If You Are Looking at a Cheap Security Solution, You Will Get BurnedA lot of people talk about good enough solutions.  Think about when cellphones first came out.  They were big, bulky and didn’t work very well.  You would lose signal in the middle of a phone conversation and sometimes you might get it back.  Even with those problems they provided convenience.  The good outweighed the bad.

This same thinking doesn’t apply to security solutions.  Having something that works 50% or even 90% of the time doesn’t cut it.  Would you like car brakes that only worked 90% of the time?  How about a pacemaker that didn’t do its job 10 or 20% of the time?  You wouldn’t accept these part-time solutions, so you shouldn’t accept it in a security solution.

Conventional approaches to information security are based on protecting network and system boundaries.  In today’s business world, it is almost impossible to define the boundaries of a corporate network as cloud computing and mobility are blurring those lines.  We have entered the age of the borderless enterprise.

The new frontier for information security is the information or data.  This isn’t really anything new, but the focus has changed a little.  Even the title information security is a dead give-away.  It’s not device or network security, but information security.  The most important asset in your business, aside from your employees, is your information.

If you focus on protecting a laptop or tablet, you have only solved part of the problem.  If someone steals your device, they don’t want the hardware, they want what’s on the hardware.  They want your customer data, your financial information or your intellectual property.  Whatever someone can use to make money or cause disruption to a business or market is valuable.  Hardware devices are commodities.  Your latest product plans and drawings are worth a lot more.

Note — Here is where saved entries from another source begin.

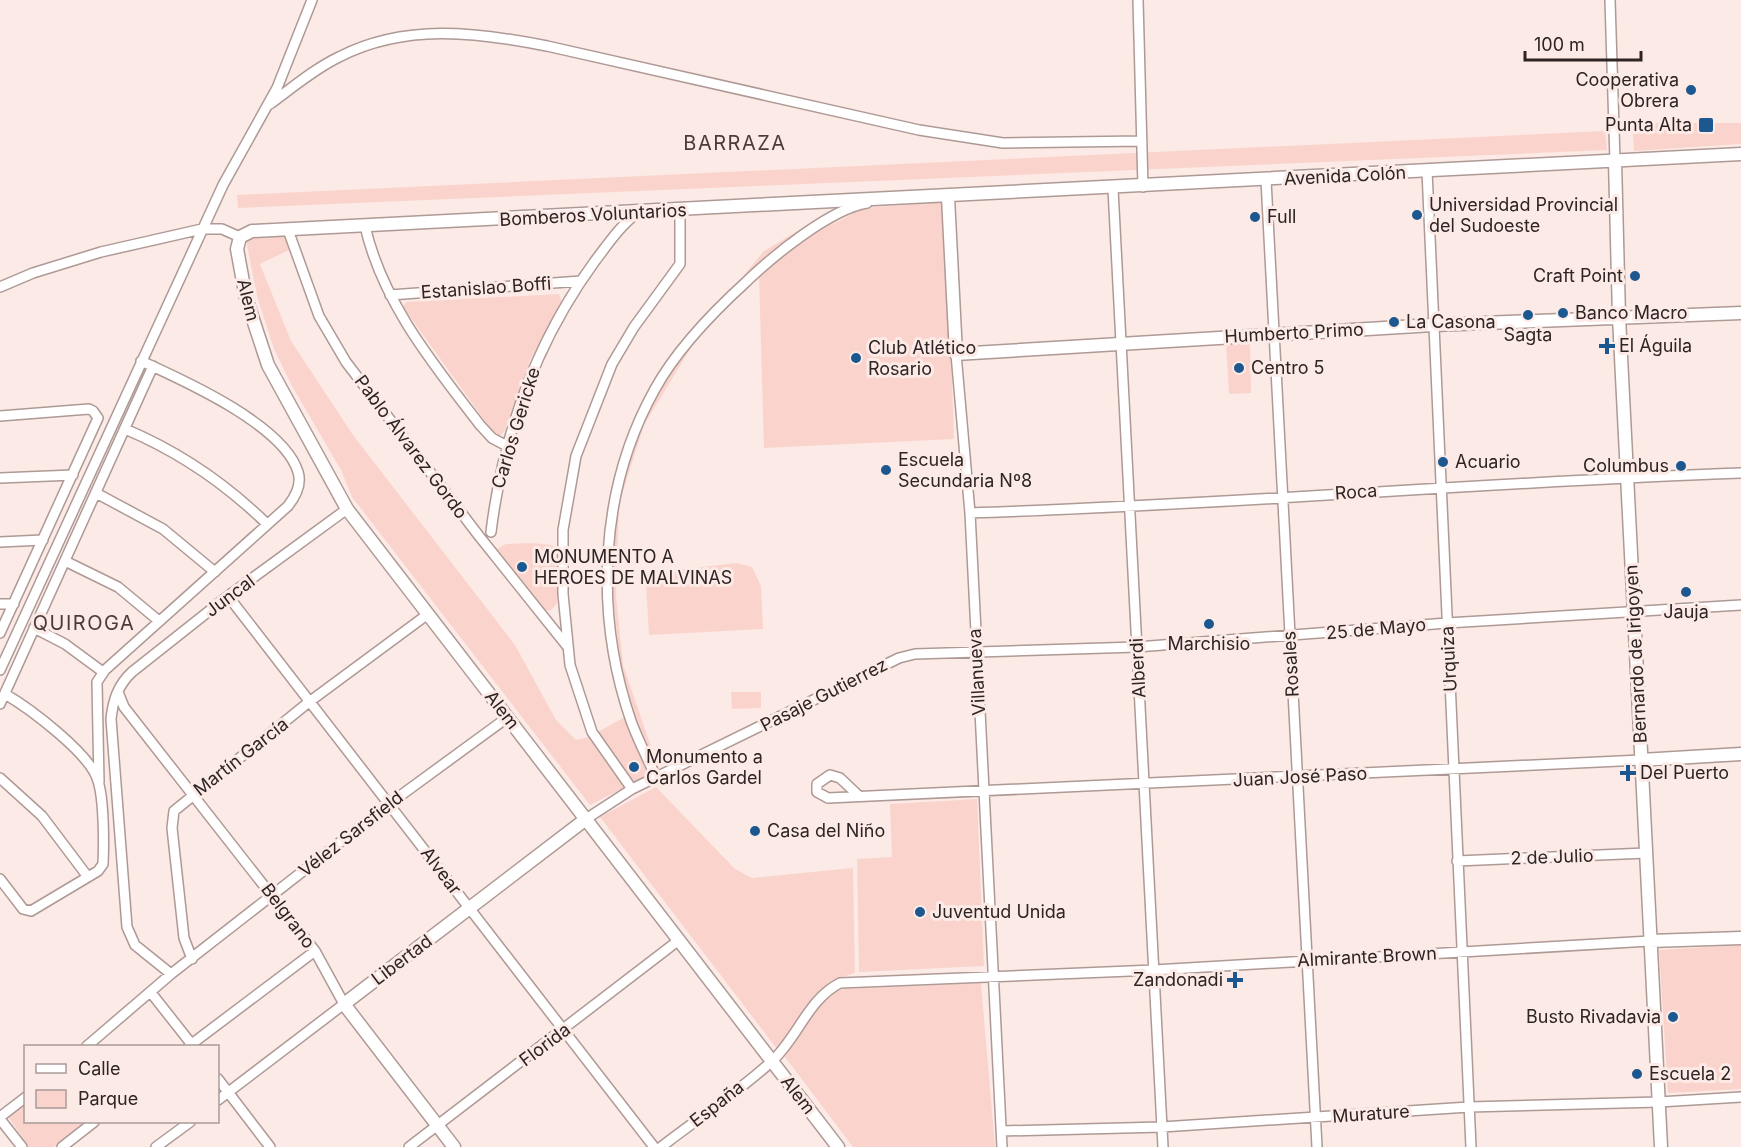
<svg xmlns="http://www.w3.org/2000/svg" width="1741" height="1147" font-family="Inter,sans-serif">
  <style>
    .green { fill: #fad4cc }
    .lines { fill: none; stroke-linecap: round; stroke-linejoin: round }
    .minor-casing { stroke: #ae9995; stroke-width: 12 }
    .major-casing { stroke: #ae9995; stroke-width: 15 }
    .minor { stroke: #fff; stroke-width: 9 }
    .major { stroke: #fff; stroke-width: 12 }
    .poi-dot { fill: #1c588f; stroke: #fceae6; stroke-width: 2 }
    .labels { text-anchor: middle; stroke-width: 6; stroke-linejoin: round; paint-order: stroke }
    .poi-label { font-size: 18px; fill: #2d2423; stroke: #fceae6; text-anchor: start }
    .street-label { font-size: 18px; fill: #2d2423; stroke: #fceae6 }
    .neighbourhood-label { font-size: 20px; letter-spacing: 1.5px; fill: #4c3b37; stroke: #fceae6 }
  </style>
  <rect width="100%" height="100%" fill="#fceae6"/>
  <path class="green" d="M1632 123H1741V144L1634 151Z
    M1605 131 1607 150 238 208 237 195Z
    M861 193 867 202 830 226 863 208 946 202 954 439 764 448 759 276 707 321 644 425 619 504 616 596 623 665 659 770 590 805 352 497 341 470 292 386 274 349 257 296 246 240 249 235 283 234 291 249 260 264 291 341 353 435 515 645 556 720 576 740 589 737 625 717 612 584 616 501 642 421 694 335 764 251Z
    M559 294 563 305 531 358 504 432 499 436 492 431 403 307 406 302Z
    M1250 342 1251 393 1229 394 1226 343Z
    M532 543 551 545 557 548V603L551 610 545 611 533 600 500 556 497 549 506 544Z
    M737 563 752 567 761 586 763 629 649 635 646 582 649 573Z
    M731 692H761V708L732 709Z
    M656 787 735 869 752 878 853 868 855 973 830 981 814 996 777 1049 600 817Z
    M977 799 984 966 859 972 857 859 892 857 890 804Z
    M1741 945V1089L1668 1093 1659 950Z
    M981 983 995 1147H853L785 1057C801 1034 814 998 843 989Z
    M25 1105 26 1122H88L54 1147H29L9 1118Z"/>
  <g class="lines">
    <g class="minor-casing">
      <path id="minor" d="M1138 0 1143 187
        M1610 0 1615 161
        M270 104C292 88 314 69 339 57 405 23 476 32 547 46L919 130 1003 143 1142 141
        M1427 171 1471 1147
        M1266 180 1317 1147
        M1113 189 1163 1147
        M365 226C382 302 434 365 480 425L492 438 507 446
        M288 230 319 316 346 362 479 536 567 646
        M0 287 33 273 101 252 202 229H222L240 237
        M390 295 581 281
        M956 354 970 513 1002 1147
        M0 416 89 409 93 411 98 418 0 633
        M125 429C180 452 225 483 267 524
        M0 478 73 475
        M96 493 163 529 215 572
        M970 513C1228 505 1484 482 1741 473
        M491 532C503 434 536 342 595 261 608 244 620 226 637 213
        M0 542 43 540
        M65 561 118 587 159 621
        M228 596 654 1147
        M0 604H14
        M34 628 65 644 103 672
        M0 670 223 185 277 88 312 0
        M118 692 124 707 315 951 344 1004 218 1100
        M0 704 153 366
        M0 778 42 816 88 877
        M657 779C648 760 638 740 631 721 594 614 599 489 655 389 677 349 712 313 746 282 773 256 830 209 867 203
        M99 782 97 682 105 670 288 506C295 497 302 484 298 472 284 425 183 380 141 361
        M632 789 592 732 570 665 563 594V530L576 456 612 364 634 327 680 264V211
        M859 796 840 778 830 775 817 784V792L828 798 1641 760
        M586 819 632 789 899 658 915 654 1137 647 1447 623 1741 605
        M1457 861 1646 853
        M0 879 23 909 31 911 98 871 103 864C104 843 104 800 98 781 91 754 29 708 5 694
        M192 959 184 938 172 828 174 811 309 702 428 614
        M171 974 135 945 127 927 111 719C113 700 118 685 132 672L228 596 347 509
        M152 994 193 1046
        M87 1046 171 974 389 804 508 717
        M189 1046 315 951
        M218 1079 270 1147
        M0 1117 26 1097
        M0 1119 22 1147
        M1001 1131 1162 1127 1469 1107 1659 1102 1741 1097
        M62 1147 94 1122
        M156 1147 190 1122
        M409 1147 679 940
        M661 1147C697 1119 737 1093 771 1062 797 1039 808 999 840 983L1154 970 1650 941"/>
    </g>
    <g class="major-casing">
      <path id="major" d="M1615 161 1619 317 1661 1147
        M948 197 956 354 1433 325 1741 313
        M1641 760 1741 754
        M1650 941 1741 938
        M454 1147 344 1004 586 819
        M838 1147 347 509 268 365 246 298 237 249 240 237 252 231 1741 154"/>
    </g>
    <use href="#minor" class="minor"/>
    <use href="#major" class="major"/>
  </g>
  <g class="poi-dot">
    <circle cx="1691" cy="90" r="6"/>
    <rect x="1698" y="117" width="16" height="16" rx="3"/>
    <circle cx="1417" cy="215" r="6"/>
    <circle cx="1255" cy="217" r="6"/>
    <circle cx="1635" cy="276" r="6"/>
    <circle cx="1563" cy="313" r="6"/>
    <circle cx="1528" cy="315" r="6"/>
    <circle cx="1394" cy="322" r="6"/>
    <path d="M1604 337h6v6h6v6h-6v6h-6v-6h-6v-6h6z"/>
    <circle cx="856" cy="358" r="6"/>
    <circle cx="1239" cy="368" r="6"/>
    <circle cx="1443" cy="462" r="6"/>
    <circle cx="1681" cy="466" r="6"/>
    <circle cx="886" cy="470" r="6"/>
    <circle cx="522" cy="567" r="6"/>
    <circle cx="1686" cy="592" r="6"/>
    <circle cx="1209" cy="624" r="6"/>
    <circle cx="634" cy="767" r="6"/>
    <path d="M1625 764h6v6h6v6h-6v6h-6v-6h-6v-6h6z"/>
    <circle cx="755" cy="831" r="6"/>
    <circle cx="920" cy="912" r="6"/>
    <path d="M1232 971h6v6h6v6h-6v6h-6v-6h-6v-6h6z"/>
    <circle cx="1673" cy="1017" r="6"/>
    <circle cx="1637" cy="1074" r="6"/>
  </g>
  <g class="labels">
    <g class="poi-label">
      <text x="1679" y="86" text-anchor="end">Cooperativa<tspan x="1679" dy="21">Obrera</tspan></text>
      <text x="1692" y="131" text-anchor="end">Punta Alta</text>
      <text x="1429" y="211">Universidad Provincial<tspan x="1429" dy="21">del Sudoeste</tspan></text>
      <text x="1267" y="223">Full</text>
      <text x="1623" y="282" text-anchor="end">Craft Point</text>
      <text x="1575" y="319">Banco Macro</text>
      <text x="1406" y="328">La Casona</text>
      <text x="1528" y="341" text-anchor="middle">Sagta</text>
      <text x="1619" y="352">El Águila</text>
      <text x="868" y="354">Club Atlético<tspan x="868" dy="21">Rosario</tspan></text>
      <text x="1251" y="374">Centro 5</text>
      <text x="898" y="466">Escuela<tspan x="898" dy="21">Secundaria Nº8</tspan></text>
      <text x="1455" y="468">Acuario</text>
      <text x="1669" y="472" text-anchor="end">Columbus</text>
      <text x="534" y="563">MONUMENTO A<tspan x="534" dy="21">HEROES DE MALVINAS</tspan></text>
      <text x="1686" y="618" text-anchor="middle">Jauja</text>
      <text x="1209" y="650" text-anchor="middle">Marchisio</text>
      <text x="646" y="763">Monumento a<tspan x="646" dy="21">Carlos Gardel</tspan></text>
      <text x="1640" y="779">Del Puerto</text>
      <text x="767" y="837">Casa del Niño</text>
      <text x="932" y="918">Juventud Unida</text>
      <text x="1223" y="986" text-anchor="end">Zandonadi</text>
      <text x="1661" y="1023" text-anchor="end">Busto Rivadavia</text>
      <text x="1649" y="1080">Escuela 2</text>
    </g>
    <g class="street-label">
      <text transform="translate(1345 176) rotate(-3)" y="6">Avenida Colón</text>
      <text transform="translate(593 215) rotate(-3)" y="6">Bomberos Voluntarios</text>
      <text transform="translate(486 288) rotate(-4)" y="6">Estanislao Boffi</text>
      <text transform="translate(248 300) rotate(76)" y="6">Alem</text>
      <text transform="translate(1294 333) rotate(-3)" y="6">Humberto Primo</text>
      <text transform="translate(516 428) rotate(-73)" y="6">Carlos Gericke</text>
      <text transform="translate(411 447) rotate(53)" y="6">Pablo Álvarez Gordo</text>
      <text transform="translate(1356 492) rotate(-4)" y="6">Roca</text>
      <text transform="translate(230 596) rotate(-37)" y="6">Juncal</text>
      <text transform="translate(1376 629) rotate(-5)" y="6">25 de Mayo</text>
      <text transform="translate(1636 654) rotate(-93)" y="6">Bernardo de Irigoyen</text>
      <text transform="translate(1449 659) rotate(-93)" y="6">Urquiza</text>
      <text transform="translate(1291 664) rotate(-93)" y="6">Rosales</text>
      <text transform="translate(1138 668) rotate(-93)" y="6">Alberdi</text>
      <text transform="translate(977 672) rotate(-93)" y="6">Villanueva</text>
      <text transform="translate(824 695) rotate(-27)" y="6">Pasaje Gutierrez</text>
      <text transform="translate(502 710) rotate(52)" y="6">Alem</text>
      <text transform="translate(241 757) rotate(-38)" y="6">Martín García</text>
      <text transform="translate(1300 777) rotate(-3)" y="6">Juan José Paso</text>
      <text transform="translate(351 834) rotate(-38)" y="6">Vélez Sarsfield</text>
      <text transform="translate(1552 857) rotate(-2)" y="6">2 de Julio</text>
      <text transform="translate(441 871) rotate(53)" y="6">Alvear</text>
      <text transform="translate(288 916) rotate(53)" y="6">Belgrano</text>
      <text transform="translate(1367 957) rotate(-3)" y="6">Almirante Brown</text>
      <text transform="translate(402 960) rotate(-37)" y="6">Libertad</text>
      <text transform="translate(545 1045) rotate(-37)" y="6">Florida</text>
      <text transform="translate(798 1095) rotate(52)" y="6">Alem</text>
      <text transform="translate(717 1104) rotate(-38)" y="6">España</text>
      <text transform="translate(1371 1114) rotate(-4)" y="6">Murature</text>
    </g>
    <g class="neighbourhood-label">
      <text x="735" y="150">BARRAZA</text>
      <text x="84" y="630">QUIROGA</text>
    </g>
  </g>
  <rect x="24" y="1045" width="195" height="78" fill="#fceae6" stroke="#a99b98" stroke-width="1.5"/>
  <rect x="36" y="1064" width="30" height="9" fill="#ffffff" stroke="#a99b98" stroke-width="1.5"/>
  <text x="78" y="1075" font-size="18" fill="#2d2423">Calle</text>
  <rect x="36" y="1090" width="30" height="18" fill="#fad4cc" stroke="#a99b98" stroke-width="1.5"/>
  <text x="78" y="1105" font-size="18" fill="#2d2423">Parque</text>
  <path d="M1525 51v9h116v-9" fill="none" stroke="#2d2423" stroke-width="3"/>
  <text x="1534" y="51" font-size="18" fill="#2d2423" stroke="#fceae6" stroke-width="4.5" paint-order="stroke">100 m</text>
</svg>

The big data breaches and thefts you hear about in the news, like Sony, Anthem and Target, are typically the result of hackers or other bad actors.  According to a recent study by The Aberdeen Group on Enterprise Rights Management, “75% of respondents experienced one or more security-related incident in the last 12 months – and only 25% of these were the result of the successful exploit of a vulnerability by a malicious, external attacker.  Three times as many were the result of simple human error, or the well-intentioned actions of users who were just trying to get their jobs done.”  Whether an insider threat is accidental or malicious, the results are the same.  Your perimeter defenses won’t help, since these people are already inside.

Many businesses look to move the security closer to the data.  Full disk encryption and data loss prevention are examples of relatively inexpensive solutions that work well for their chosen aim.  Full disk encryption protects against the loss or theft of all data as it is stored.  Data loss prevention solutions try to intercept the transmission of sensitive information, but this is typically effective only on data that passes through the system and that meets policy at the time.  These solutions do not protect against the use of the data by authenticated, and therefore legitimate, users who can do almost anything with it.

These are only part-time solutions, since it’s obvious that data breaches continue to occur.  Generally lacking is the ability to pervasively and persistently control access to the data based on its sensitivity and the context in which it is accessed.  You need a data-centric solution that can apply dynamic access rights based on your role in the organization and can limit specific actions, such as printing or editing a file.  Applying this security at the point of creation or consumption provides the best control.  You must protect, control, or delete data pervasively across organizational boundaries, and do this persistently throughout the entire lifecycle of the data.

Good enough security doesn’t work when you are trying to protect your business.  If you don’t want to get burned, use a persistent and pervasive data protection solution that allows information to be protected at the point of use, no matter where it may be or on what device.